Triple Yogurt Threat
So all of a sudden three new yogurt places opened nearby. For years we only had Tast-T-D-Lite and that was that. But I never really liked Tast-T-D-Lite. I never trusted their stats and something is weirdly thick about the frozen goop they serve. Plus, the kids working there are always too stoned or something. Now there's three (three!) new yogurt places to choose from! Pop! Pop! Pop! They opened up. One is Yogo Monster, second is Red Mango, and the third one I haven't been to yet because it looks way too girlie. I forgot the actual name but the whole place looks like a 80's tampon ad or something. I've ignored it.
The first one I tried was "Yogo Monster". First off, I wasn't happy that their stupid yogurt was like $7.00 (medium with toppings) but it was pretty tasty and they have these gummy rice cakey nuggets and alot of fresh fruit. Toppingwise it was fun. I like the blueberry flavor and according to my punch card I've been there four times. Three more punches and I get a free one! I guess I'm ok with Yogo Monster but somehow the place feels weirdly haunted. Like it was built in a haunted space and the ghosts are mad. (Cold spots and stuff). The atmosphere makes me feel like some thing is whispering in my ear for me to get the hell outta there...

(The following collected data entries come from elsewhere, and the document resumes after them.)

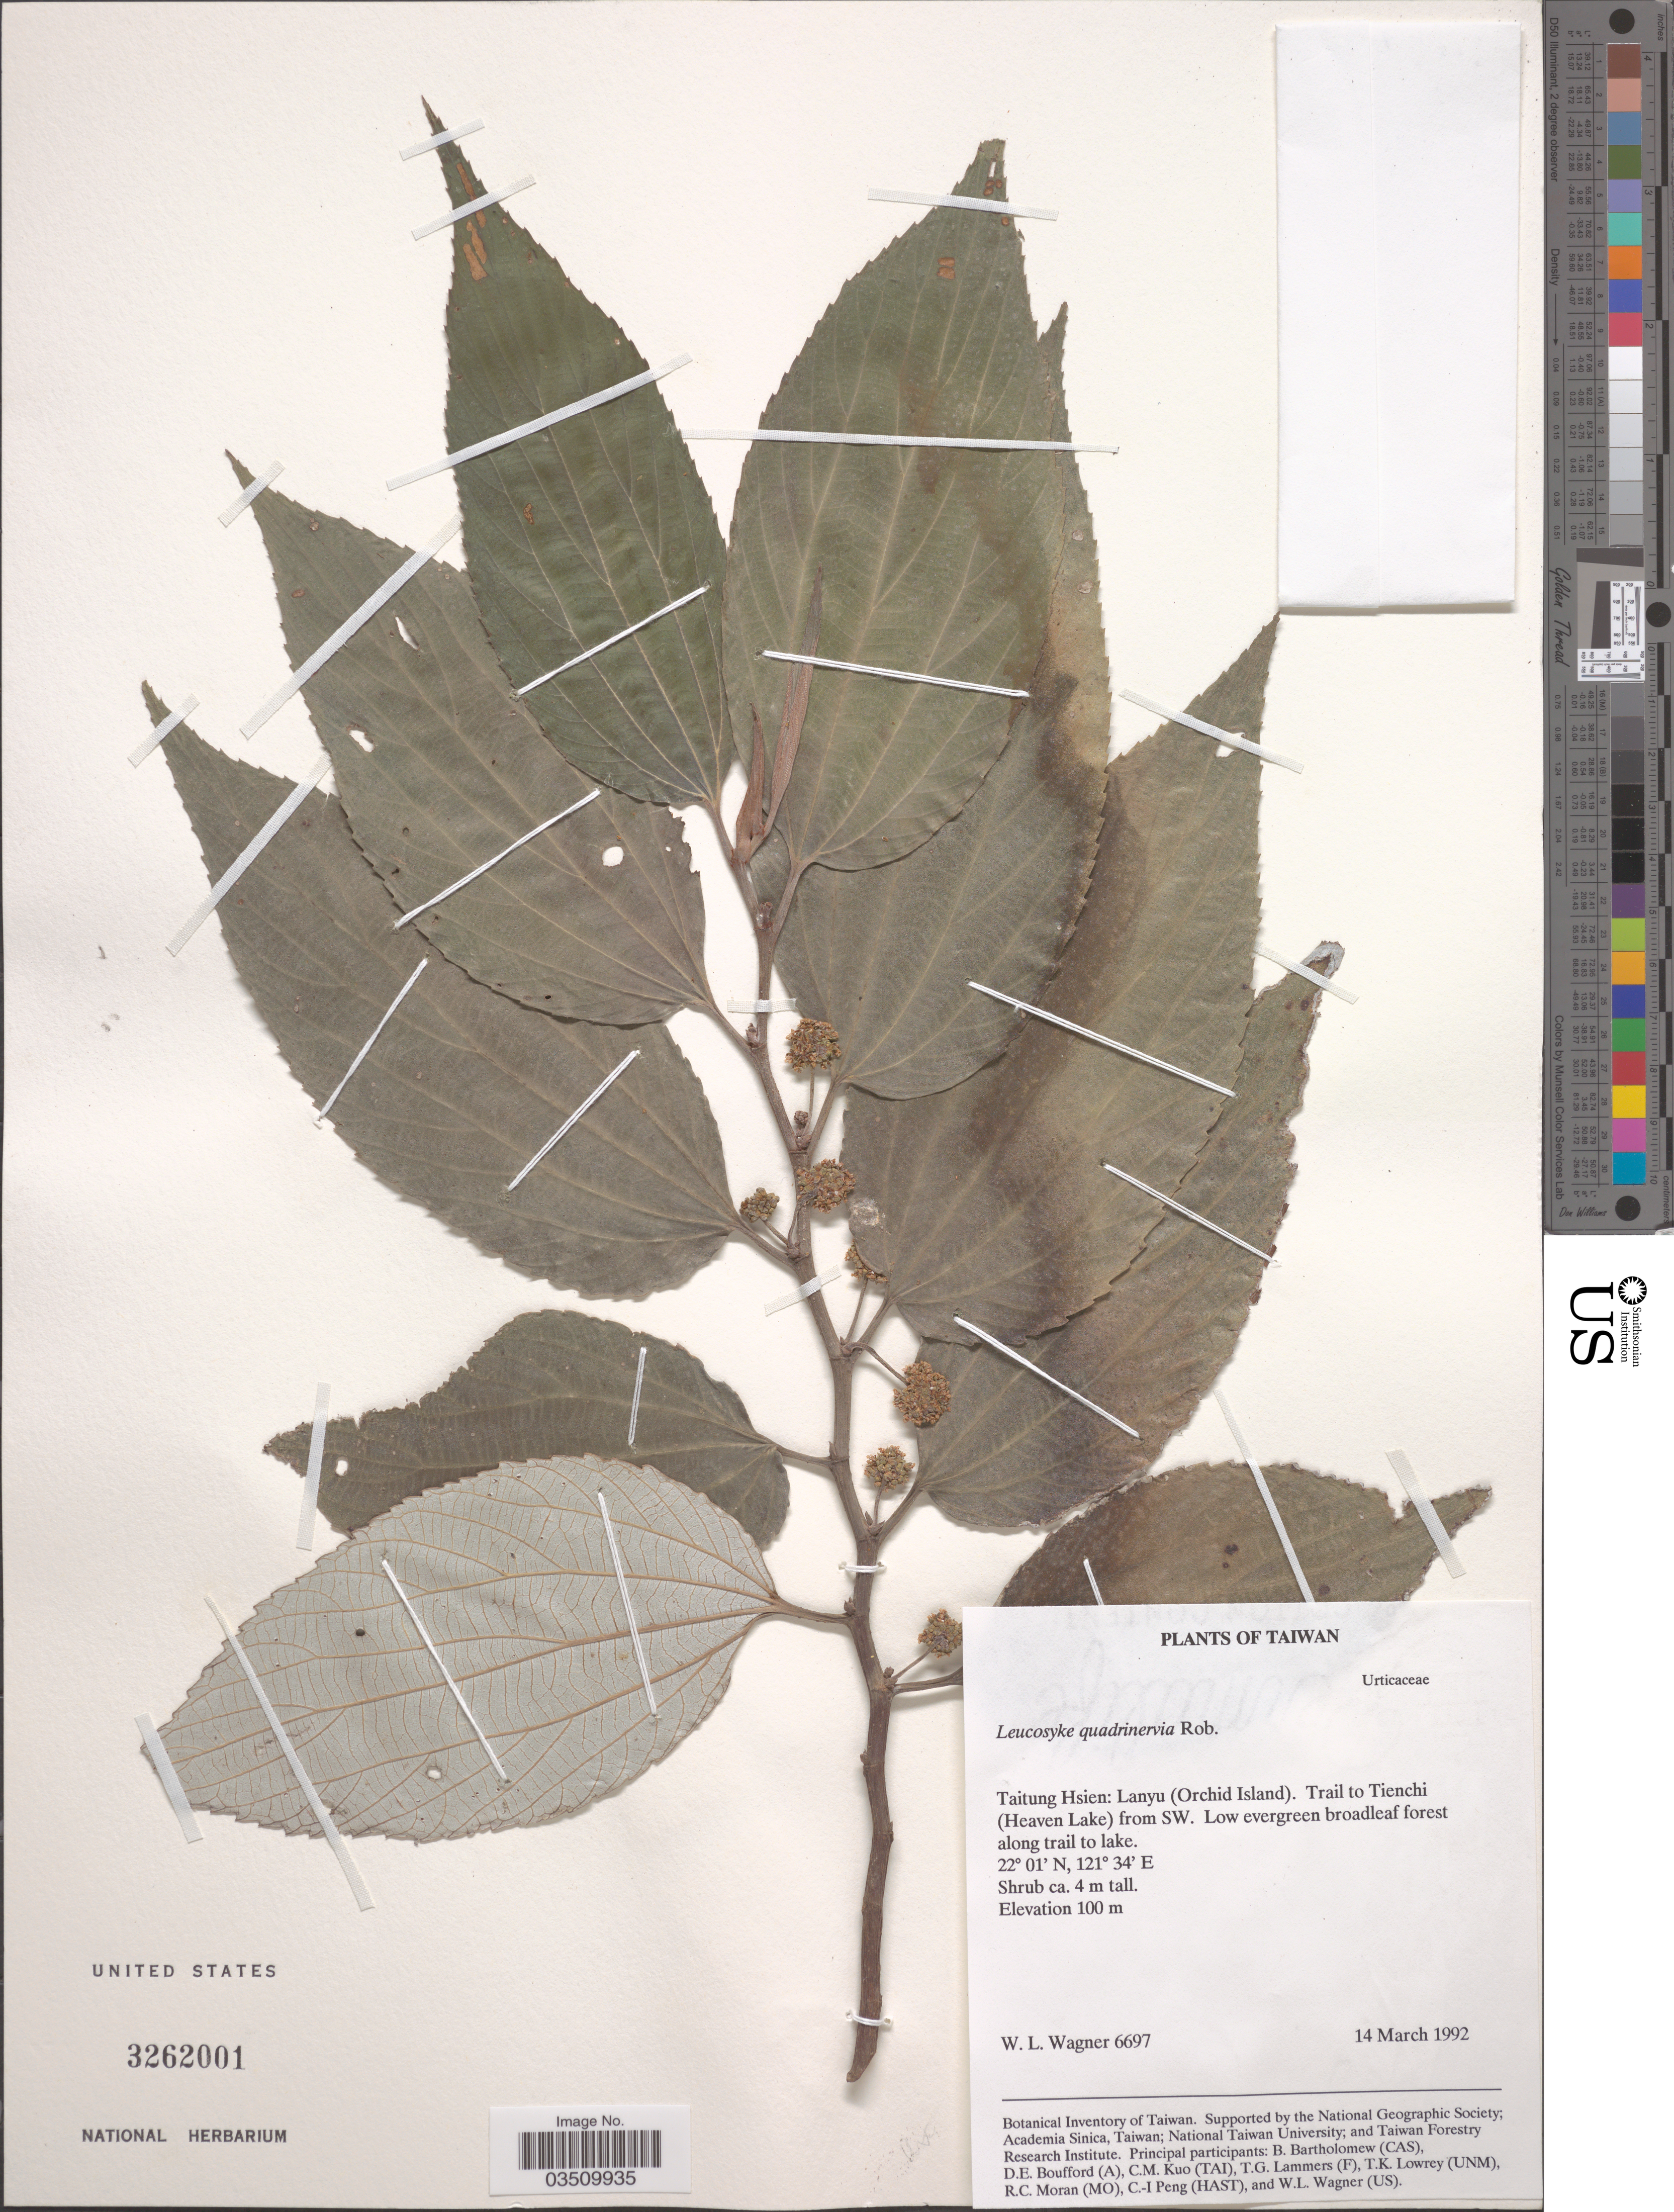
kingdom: Plantae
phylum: Tracheophyta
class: Magnoliopsida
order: Rosales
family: Urticaceae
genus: Leucosyke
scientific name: Leucosyke quadrinervia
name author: C.B. Rob.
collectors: W. L. Wagner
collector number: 6697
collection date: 1992-03-14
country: Taiwan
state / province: Taitung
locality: Taitung Hsien: Lanyu (Orchid Island). Trail of Tienchi (Heaven Lake) from SW.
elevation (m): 100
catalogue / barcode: US 3262001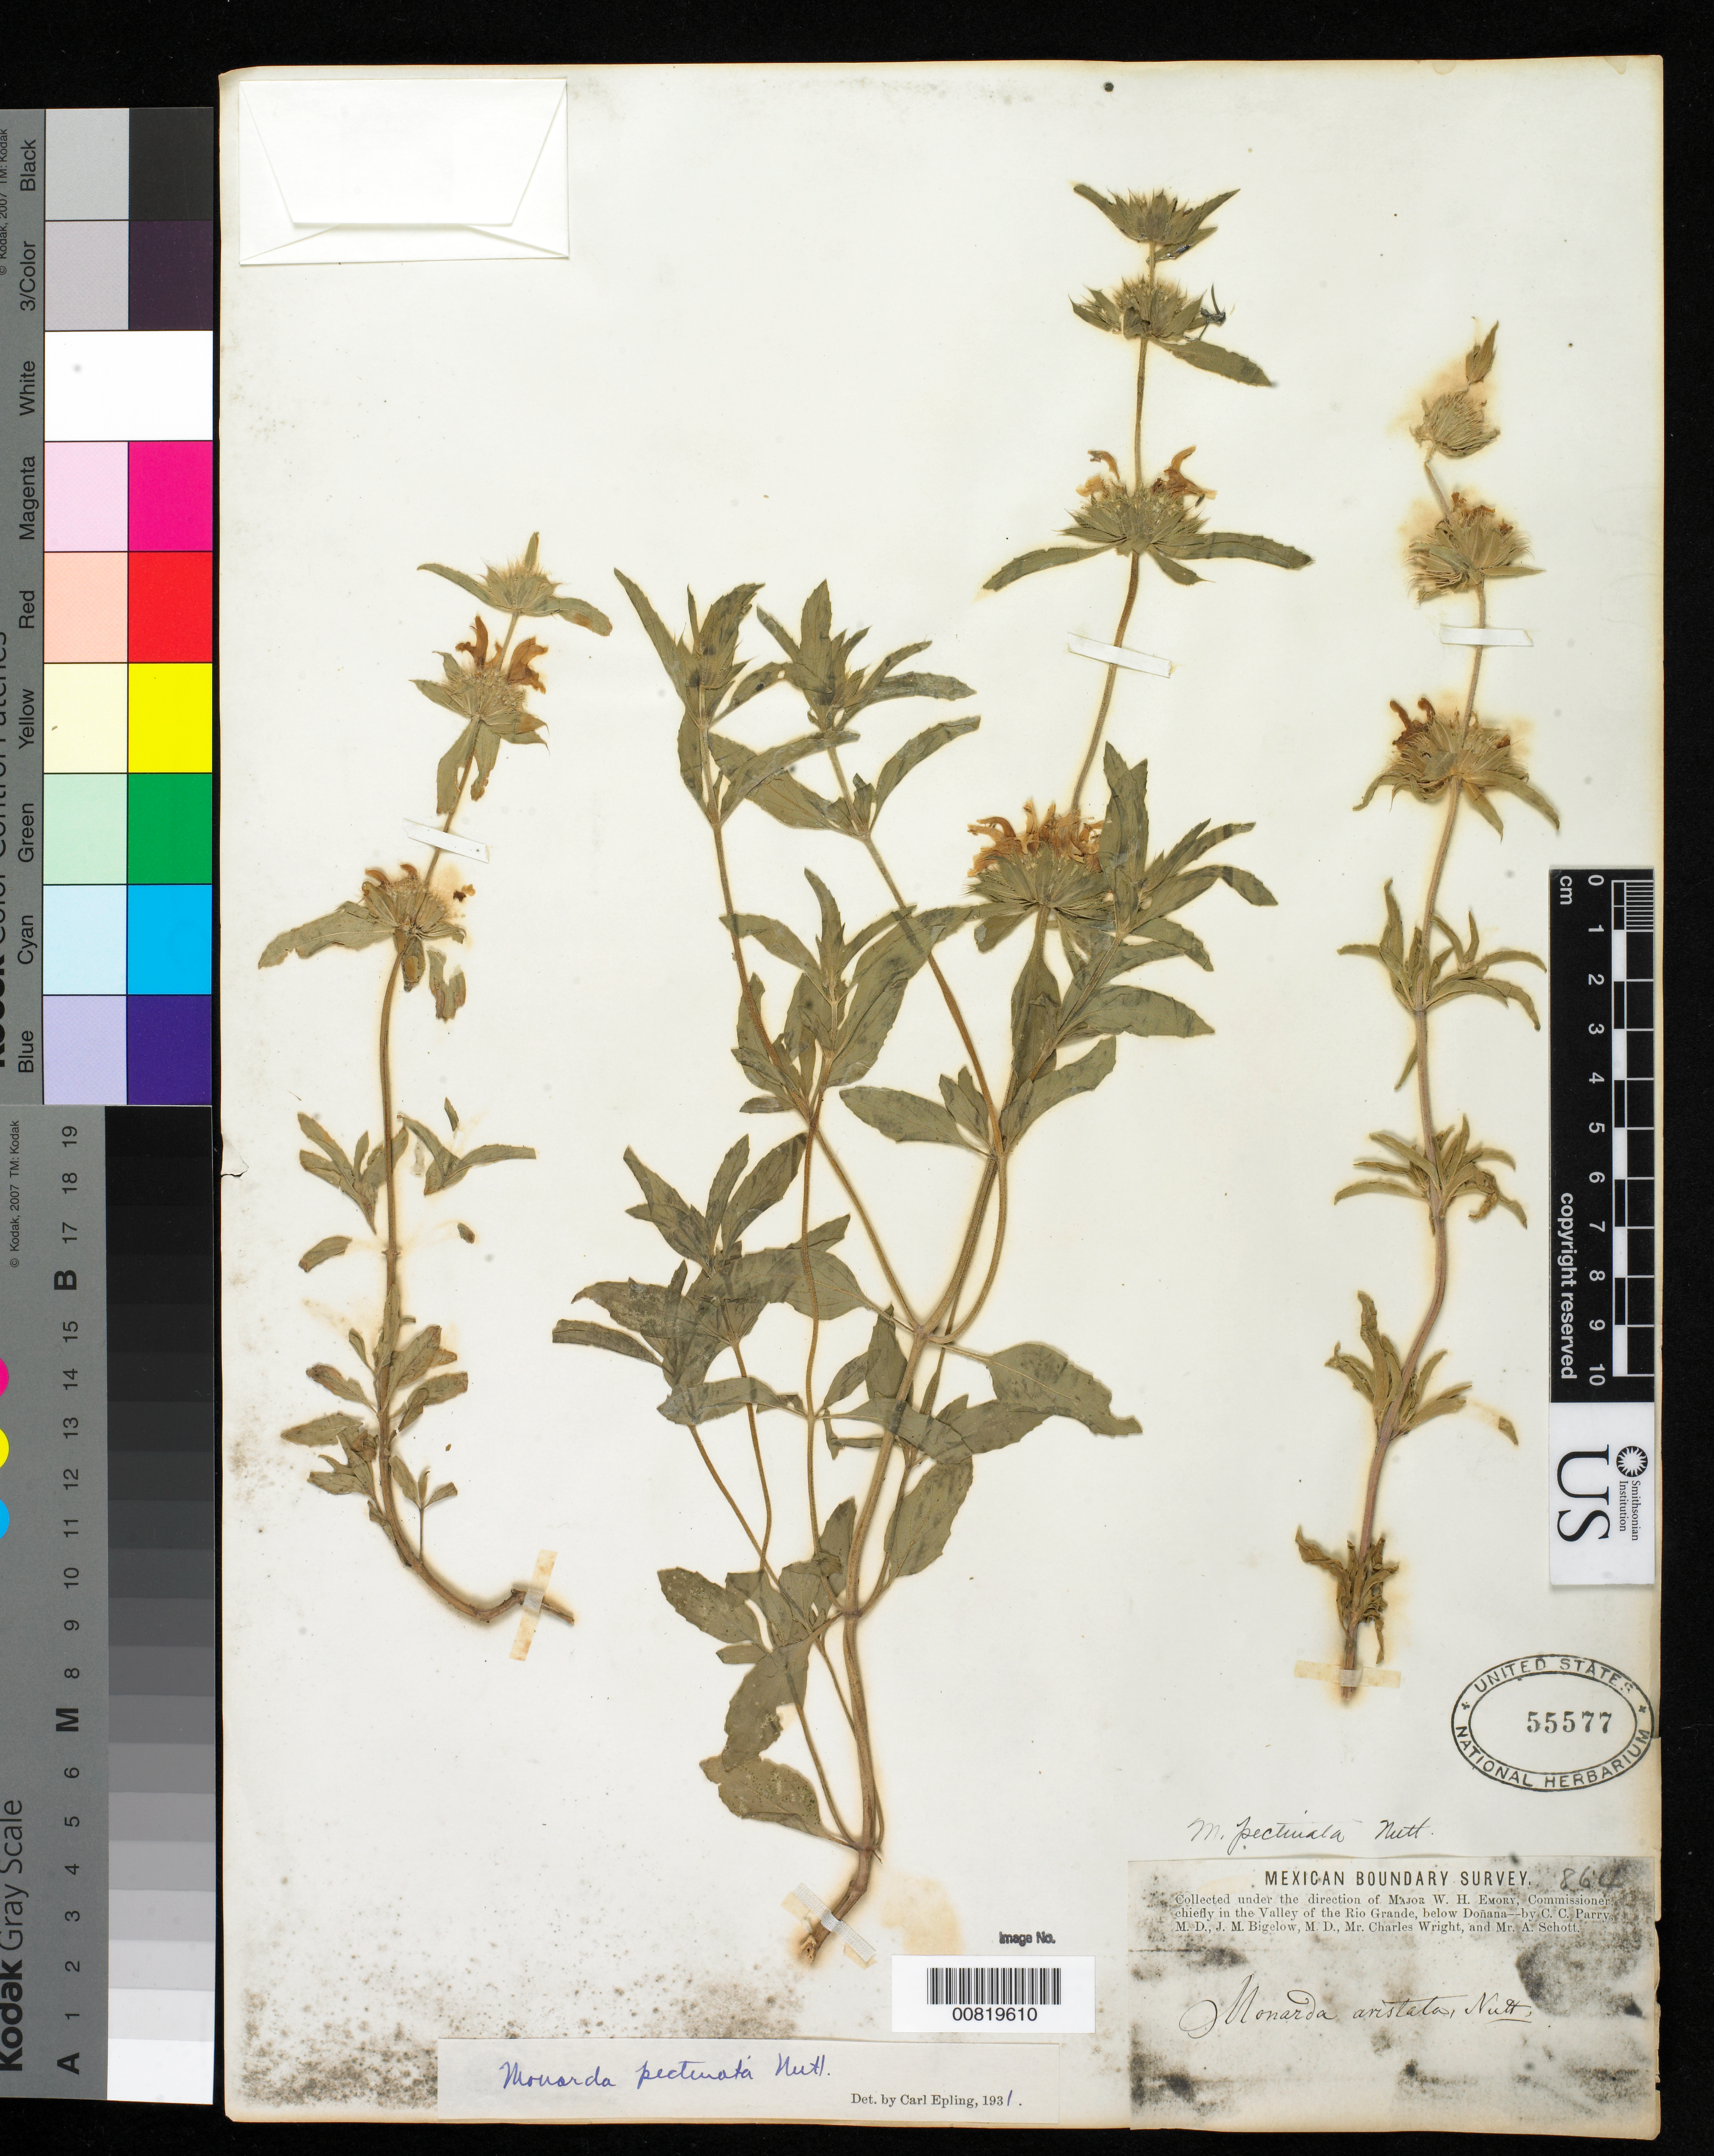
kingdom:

Then Red Mango opened. I had to give it a try and was happy to stop supporting the haunted yogurt shop. Red Mango looked pretty similar to Yogo Monster except it had... more of a red thing going... and more mango themed... or something. Not haunted either. Topping-wise they had the same rice cakey things too! The yogurt was pretty much the same as Yogo ... but I'll never go back to Red Mango! Here's why. The nice girl behind the counter did up my cup of yogurt from the machine. Then weighed it on a scale. Then she added my rice cake toppings. Then weighed it again. Then she added my strawberries. And weighed it again! I was like, "Are you kidding? You just opened and your manager is all concerned with the friggin pennies already?!" I hate that crap! I fired Red Mango on the spot... Bad call! Pretend you're generous! Especially when you're overcharging!
So two down. One to go. Maybe I'll break down and try the tampon themed barbie yogurt later this week-- but life would have been much easier if they just opened one local yogurt shop... and if they didn't charge $7 for their stupid yogurt!